- WHAT YOU ARE ASKED TO DO: Filter the entries, keeping every line with the word "cell".

- GIVEN RECORDS:
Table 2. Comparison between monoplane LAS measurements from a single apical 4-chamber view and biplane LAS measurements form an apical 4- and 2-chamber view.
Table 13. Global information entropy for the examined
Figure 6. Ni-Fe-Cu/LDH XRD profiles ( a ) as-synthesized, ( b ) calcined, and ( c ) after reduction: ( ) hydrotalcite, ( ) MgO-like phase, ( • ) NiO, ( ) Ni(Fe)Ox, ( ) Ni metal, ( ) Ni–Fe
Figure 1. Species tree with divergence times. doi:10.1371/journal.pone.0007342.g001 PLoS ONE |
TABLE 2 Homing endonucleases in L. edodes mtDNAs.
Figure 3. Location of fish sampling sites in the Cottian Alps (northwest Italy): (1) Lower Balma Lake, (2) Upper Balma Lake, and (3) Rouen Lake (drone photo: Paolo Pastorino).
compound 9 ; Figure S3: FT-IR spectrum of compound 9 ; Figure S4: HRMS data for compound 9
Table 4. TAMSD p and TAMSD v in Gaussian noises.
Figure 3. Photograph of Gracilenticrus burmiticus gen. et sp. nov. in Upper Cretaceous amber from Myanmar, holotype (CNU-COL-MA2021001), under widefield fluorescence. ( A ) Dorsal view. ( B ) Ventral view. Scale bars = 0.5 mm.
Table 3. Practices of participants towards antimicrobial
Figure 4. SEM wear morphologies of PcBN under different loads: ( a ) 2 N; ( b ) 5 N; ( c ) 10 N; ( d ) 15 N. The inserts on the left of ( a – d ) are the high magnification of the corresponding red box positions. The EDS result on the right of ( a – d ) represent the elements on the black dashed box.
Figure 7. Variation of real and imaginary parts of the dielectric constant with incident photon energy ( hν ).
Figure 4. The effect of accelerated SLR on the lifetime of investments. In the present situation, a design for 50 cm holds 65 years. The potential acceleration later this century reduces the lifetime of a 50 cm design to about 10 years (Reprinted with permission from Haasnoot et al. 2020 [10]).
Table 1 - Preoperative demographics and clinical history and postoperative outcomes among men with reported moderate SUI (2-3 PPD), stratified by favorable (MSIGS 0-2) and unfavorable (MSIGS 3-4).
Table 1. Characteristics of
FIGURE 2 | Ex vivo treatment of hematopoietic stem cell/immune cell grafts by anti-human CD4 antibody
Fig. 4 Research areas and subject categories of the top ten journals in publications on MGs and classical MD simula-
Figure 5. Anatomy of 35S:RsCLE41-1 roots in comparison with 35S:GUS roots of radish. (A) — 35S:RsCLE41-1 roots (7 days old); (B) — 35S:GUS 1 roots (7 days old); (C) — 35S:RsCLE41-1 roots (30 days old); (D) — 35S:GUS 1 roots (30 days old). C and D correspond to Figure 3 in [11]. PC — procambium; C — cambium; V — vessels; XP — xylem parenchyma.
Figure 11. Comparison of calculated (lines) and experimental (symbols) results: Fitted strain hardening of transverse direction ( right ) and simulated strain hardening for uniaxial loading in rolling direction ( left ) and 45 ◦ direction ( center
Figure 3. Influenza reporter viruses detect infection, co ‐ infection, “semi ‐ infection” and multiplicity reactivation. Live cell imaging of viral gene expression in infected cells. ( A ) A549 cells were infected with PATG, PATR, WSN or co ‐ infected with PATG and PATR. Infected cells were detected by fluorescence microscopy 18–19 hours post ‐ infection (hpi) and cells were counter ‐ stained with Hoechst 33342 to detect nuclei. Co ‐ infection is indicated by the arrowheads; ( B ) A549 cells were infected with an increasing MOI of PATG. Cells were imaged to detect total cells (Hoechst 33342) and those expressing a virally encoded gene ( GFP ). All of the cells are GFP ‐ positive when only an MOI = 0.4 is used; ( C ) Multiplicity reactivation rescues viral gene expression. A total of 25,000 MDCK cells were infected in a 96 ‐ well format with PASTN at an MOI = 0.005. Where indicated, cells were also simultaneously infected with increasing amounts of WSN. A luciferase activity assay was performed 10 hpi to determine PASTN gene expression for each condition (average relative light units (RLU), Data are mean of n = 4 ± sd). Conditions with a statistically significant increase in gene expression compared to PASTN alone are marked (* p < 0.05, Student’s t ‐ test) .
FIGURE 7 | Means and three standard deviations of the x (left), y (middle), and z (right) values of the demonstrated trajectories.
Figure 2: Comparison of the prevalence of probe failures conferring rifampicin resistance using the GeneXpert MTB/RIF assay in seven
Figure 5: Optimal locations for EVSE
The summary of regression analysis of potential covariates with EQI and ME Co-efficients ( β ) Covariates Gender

- TASK OUTPUT:
FIGURE 2 | Ex vivo treatment of hematopoietic stem cell/immune cell grafts by anti-human CD4 antibody
Figure 3. Influenza reporter viruses detect infection, co ‐ infection, “semi ‐ infection” and multiplicity reactivation. Live cell imaging of viral gene expression in infected cells. ( A ) A549 cells were infected with PATG, PATR, WSN or co ‐ infected with PATG and PATR. Infected cells were detected by fluorescence microscopy 18–19 hours post ‐ infection (hpi) and cells were counter ‐ stained with Hoechst 33342 to detect nuclei. Co ‐ infection is indicated by the arrowheads; ( B ) A549 cells were infected with an increasing MOI of PATG. Cells were imaged to detect total cells (Hoechst 33342) and those expressing a virally encoded gene ( GFP ). All of the cells are GFP ‐ positive when only an MOI = 0.4 is used; ( C ) Multiplicity reactivation rescues viral gene expression. A total of 25,000 MDCK cells were infected in a 96 ‐ well format with PASTN at an MOI = 0.005. Where indicated, cells were also simultaneously infected with increasing amounts of WSN. A luciferase activity assay was performed 10 hpi to determine PASTN gene expression for each condition (average relative light units (RLU), Data are mean of n = 4 ± sd). Conditions with a statistically significant increase in gene expression compared to PASTN alone are marked (* p < 0.05, Student’s t ‐ test) .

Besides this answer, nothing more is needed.